Regardless of its straight-faced, lackluster backbone, BILO 3.0 receives help from outside sources, providing a Gestaltist realization that Micic likely would not have achieved on his own. Mina Mladenovic offers the beautiful violin solo in “Everything’s Fine,” while Jakub Zytecki lends his guitar handiwork in the wonderful solo to “Where Is Now?” Track three, “Smile,” is decidedly the showcase track as it features a disturbed vocal performance by Aleksandra Djelmas, proposing a desperate and distraught situation of endless blackness deep within one’s self, perhaps a furious cry for soul searching and, in turn, sweet release. Countering the gruffness we have Vladimir Lalic‘s operatic style adding a more demented twist to the hazardous center of the album which is ultimately capped by a life-giving solo by the oft-apocalyptic Jeff Loomis.
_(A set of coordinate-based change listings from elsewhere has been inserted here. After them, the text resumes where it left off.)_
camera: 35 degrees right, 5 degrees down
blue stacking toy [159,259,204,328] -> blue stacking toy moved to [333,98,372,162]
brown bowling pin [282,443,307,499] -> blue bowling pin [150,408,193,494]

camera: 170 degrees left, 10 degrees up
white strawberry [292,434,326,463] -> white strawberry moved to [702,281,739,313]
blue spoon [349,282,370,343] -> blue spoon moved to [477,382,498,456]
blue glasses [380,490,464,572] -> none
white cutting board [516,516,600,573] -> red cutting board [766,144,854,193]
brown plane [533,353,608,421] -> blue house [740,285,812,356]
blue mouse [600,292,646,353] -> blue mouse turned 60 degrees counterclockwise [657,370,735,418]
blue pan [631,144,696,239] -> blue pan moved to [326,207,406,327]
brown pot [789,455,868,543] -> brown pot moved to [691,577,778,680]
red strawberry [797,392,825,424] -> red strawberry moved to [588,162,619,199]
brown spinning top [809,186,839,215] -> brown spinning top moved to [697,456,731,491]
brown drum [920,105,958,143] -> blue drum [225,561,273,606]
After the rapturous rupture that is “Smile,” however, “Nostalgia” presents a more stony performance, almost as if being a passive player, serving more as a lengthy segue to the tear-inducing “Wrinkle Maze” than a track on its own. By contrast, our new destination is a breathtaking halt throwing back to the beginning of the album with yet another piano melody moving into a vocal-laden choral crescendo accentuated by a magnificent guitar solo by Per Nilsson. All the parts of “Wrinkle Maze” mirror earlier moments, but couple with an overall different tone; more of an asseveration versus a repetition. An acknowledgement of the past, but indicative of growth.
“Daydreamers,” as the final track of BILO 3.0, has a hidden title with no name. One such moniker that can be bestowed is “Affirmation.” With our slight retread of musical thematics in “Wrinkle Maze,” we find the apogee of Micic’s latest work in the 11-minute endeavor. The musical journey ends with series of vocal trade-offs by Aleksandra Radosavljevic and Vladimir Lalic, with Aleksandra delivering guides in the form of hopeful words while Vladimir demands submission to pain and humanity, ultimately reminding you that you have but one life to lead and to make the most of it.
“Daydreamers” is further accented halfway through by the innocent inclusion of Micic’s niece, Dunja Markovic, and her angelic, virginal voice pouring through without a care. Backed by a slowly rising instrumentation that politely fuses electronic elements with acoustic rock staples before returning to the resolute rock elements, “Daydreamers” delivers as what may be one of the most inspiring tracks of the year with an anguish-relieving scream from Vladimir before the song fades into nothingness by way of mere whispers.
A mood setter. Thinking man’s music. Anthemic. Whatever you choose to dub BILO 3.0, it is undoubtedly one of the finest albums 2013 has to offer. You are doing yourself a disservice by overlooking it.